Владимир Александрович тоже улыбнулся и, пожелав деду ни пуха ни пера, направился с Яшей по штольне дальше, в глубь лабиринта, освещая перед собой путь электрическим фонариком.

С каждой сотней метров кровля штольни понижалась, неумолимо и властно придавливая путников к земле. Дышать становилось все труднее.

Внезапно они наткнулись на баррикаду, из бойницы которой на них грозно глядел зрачок пулемета.

— Стой! Пропуск?

— Шаланда. Отзыв?

— Штык.

Из-за баррикады с «летучей мышью» навстречу командиру вышел Иван Петренко, хозяин всего оружия, находившегося в распоряжении отряда. Мастер спорта, инструктор стрелковой подготовки, Петренко учил стрелять всех партизан.

— Ну как, привыкли к новому месту? — спросил его командир.

— Какое там! — Петренко махнул рукой. — Так и кажется, что кто-то пялит на тебя глаза из темноты. Так бы ему, сукину сыну, и врезал прикладом по его противной роже… Гитлера бы сюда, в эту могилу, пусть бы лучше он привыкал. Верно я говорю, Яша? Уж мы бы его погоняли по этим дырам.

Яша мысленно представил себе, как, озираясь, Гитлер тикает от них по лабиринту, и развеселился.

— Однако нам еще шагать и шагать, — заторопился Бадаев и, попрощавшись с Петренко, направил луч фонарика в новую штольню.

На партизанской базе Яша задержался. Едва они прибыли в штаб, как дежурный, богатырского телосложения парень в красноармейской форме, передал командиру донесение наземной разведки. Наказав Яше никуда не отлучаться, ужинать и располагаться на ночлег, Бадаев тут же куда-то исчез.

Дежурный проводил Яшу в командирскую «каюту» — она размещалась в соседнем забое, — принес туда матрац, подушку и теплое ватное одеяло.

— Командировы, — объяснил он, прогудев могуче густым басом, и показал на вырубленную в стене нишу размером с вагонное купе. — Такие хоромы мы получили сегодня все. Устраивайся, будь как дома.

— Но не забывать, что в гостях? Это вы хотите сказать? — пошутил Яша, пробуя, удобно ли будет лежать в нише.
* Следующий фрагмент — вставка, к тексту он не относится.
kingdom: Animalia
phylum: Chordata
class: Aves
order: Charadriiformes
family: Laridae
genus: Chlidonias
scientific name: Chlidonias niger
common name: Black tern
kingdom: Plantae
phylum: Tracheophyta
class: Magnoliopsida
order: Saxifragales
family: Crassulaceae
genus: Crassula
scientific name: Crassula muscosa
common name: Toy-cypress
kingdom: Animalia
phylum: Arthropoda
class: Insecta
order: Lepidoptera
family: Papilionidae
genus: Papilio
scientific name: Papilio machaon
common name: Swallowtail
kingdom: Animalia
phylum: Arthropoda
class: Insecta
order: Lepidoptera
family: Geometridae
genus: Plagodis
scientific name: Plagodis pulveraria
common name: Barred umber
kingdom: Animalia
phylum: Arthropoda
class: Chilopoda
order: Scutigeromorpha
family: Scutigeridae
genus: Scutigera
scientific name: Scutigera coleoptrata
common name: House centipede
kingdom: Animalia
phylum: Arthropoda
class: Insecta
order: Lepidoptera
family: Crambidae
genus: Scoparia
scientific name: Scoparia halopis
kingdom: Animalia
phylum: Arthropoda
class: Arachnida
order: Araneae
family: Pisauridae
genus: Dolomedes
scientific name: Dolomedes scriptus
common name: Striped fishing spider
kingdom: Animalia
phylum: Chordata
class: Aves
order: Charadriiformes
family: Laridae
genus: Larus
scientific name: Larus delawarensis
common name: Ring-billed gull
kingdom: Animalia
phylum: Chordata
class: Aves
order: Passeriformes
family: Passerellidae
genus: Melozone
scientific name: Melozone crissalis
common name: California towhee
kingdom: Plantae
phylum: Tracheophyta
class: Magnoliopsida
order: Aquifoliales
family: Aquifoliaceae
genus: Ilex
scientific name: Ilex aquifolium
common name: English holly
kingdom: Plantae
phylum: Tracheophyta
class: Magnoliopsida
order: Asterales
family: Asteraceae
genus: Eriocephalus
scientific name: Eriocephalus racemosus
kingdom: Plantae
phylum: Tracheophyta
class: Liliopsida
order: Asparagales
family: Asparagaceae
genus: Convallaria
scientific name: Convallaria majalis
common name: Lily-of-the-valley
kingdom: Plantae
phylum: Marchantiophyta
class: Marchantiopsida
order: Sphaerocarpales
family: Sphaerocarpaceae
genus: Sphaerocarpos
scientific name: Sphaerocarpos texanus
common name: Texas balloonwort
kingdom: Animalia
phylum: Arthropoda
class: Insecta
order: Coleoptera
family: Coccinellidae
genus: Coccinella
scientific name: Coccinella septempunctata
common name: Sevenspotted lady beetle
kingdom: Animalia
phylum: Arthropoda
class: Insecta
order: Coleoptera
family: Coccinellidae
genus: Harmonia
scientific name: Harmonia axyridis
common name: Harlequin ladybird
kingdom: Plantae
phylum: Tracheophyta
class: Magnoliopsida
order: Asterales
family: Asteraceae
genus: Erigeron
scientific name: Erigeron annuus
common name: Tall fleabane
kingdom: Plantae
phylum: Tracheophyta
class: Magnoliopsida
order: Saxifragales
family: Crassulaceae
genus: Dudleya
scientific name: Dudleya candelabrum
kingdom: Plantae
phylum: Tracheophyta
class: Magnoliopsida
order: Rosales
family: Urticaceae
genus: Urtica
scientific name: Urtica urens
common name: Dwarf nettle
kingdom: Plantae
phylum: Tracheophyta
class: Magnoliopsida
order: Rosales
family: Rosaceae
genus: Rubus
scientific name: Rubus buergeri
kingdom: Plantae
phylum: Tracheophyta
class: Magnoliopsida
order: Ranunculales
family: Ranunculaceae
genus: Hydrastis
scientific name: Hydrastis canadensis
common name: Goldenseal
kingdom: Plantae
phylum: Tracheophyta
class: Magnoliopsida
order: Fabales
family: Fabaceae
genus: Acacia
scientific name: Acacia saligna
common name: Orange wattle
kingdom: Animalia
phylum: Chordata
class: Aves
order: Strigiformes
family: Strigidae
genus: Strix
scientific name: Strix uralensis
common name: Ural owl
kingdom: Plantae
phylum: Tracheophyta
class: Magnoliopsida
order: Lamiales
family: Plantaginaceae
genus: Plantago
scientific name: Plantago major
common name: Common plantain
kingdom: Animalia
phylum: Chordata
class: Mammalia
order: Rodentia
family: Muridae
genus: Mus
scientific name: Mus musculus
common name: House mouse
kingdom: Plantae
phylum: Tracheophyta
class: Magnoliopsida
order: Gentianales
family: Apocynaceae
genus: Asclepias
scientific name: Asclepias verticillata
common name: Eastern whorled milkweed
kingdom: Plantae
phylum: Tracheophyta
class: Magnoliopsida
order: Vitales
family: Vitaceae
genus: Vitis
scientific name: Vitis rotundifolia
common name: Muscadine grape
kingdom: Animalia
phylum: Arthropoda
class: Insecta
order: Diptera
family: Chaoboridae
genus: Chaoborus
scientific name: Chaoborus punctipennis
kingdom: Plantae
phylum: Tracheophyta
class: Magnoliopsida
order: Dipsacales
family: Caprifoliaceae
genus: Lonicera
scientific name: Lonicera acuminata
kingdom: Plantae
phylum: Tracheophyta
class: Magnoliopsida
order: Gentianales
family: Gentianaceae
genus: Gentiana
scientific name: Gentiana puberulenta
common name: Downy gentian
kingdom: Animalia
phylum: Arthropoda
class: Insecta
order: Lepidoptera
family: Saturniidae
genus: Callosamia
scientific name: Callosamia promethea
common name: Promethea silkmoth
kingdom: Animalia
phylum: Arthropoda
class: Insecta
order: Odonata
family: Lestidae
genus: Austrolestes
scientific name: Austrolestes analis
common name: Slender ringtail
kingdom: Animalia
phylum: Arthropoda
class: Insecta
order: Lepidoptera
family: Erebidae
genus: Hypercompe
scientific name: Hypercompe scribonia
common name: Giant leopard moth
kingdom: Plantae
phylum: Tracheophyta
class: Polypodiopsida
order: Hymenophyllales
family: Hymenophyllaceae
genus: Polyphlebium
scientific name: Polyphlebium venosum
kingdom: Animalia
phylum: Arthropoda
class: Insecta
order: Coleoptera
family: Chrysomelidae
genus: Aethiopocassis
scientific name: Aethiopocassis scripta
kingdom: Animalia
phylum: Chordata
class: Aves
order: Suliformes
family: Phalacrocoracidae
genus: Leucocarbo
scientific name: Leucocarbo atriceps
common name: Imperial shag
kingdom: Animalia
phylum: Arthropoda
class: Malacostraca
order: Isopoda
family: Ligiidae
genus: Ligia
— По мне, оставайся! — пророкотал парень и спросил: — Кишки марш не играют? Есть хочешь? А то вместе бы. Завхоз, Иван Никитич, расщедрился: каждому по двести граммов выдал. Историческое новоселье, говорит, было бы грешно не отметить. Добрая душа, уважил.

Есть Яша не хотел.

— Неужто ни-ни? — удивился здоровяк, щелкнув себя по шее. — Надо бы малость…

Судя по всему, новоселье он уже отметил.

— Вот вы о чем! — догадался Яша. — Только не пью я. Даже ни-ни.

— Молодчина! — похвалил парень. — И не надо, не привыкай, ни к чему это. Но… приказ есть приказ! А приказ начальника — закон для подчиненного. Ты слышал, что сказал командир! Надо по-у-жи-нать. Понял?

— Так точно, товарищ…

— Зови меня Ерусланом, — разрешил парень.

— Если вы, товарищ Еруслан, не возражаете, то я поужинаю утром, — предложил Яша, залезая в нишу.

Но Еруслан был неумолим.

— Возражаю! — пробасил он во всю мощь своих необъятных легких. — И притом категорически. Утро — это ведь уже завтра, верно? А исторический день для завхоза — это сегодня. Смекаешь?

— Тогда давайте так: я вам сейчас — свой ужин, а вы мне утром — свой завтрак, — предложил Яша.

— Мужской разговор! — согласился Еруслан и пожелал Яше спокойной ночи.

Только сейчас, оставшись один, Яша оглядел жилище Владимира Александровича. Штрек как штрек. Не слишком широкий и не очень высокий. Нормальный, пригибаться не надо. В углу кованный железом деревянный сундук, медный чайник, бачок с водой. Напротив, у стены, на аккуратной каменной ножке квадратная каменная плита — стол. На нем телефон-вертушка, знакомый томик рассказов Джека Лондона, фарфоровая чернильница, пепельница с царицей Тамарой. Возле стола две каменные «табуретки» и какая-то большая корзина, прикрытая куском рогожи. На крюках, вколоченных в стену, — полушубок, ватные брюки, автомат.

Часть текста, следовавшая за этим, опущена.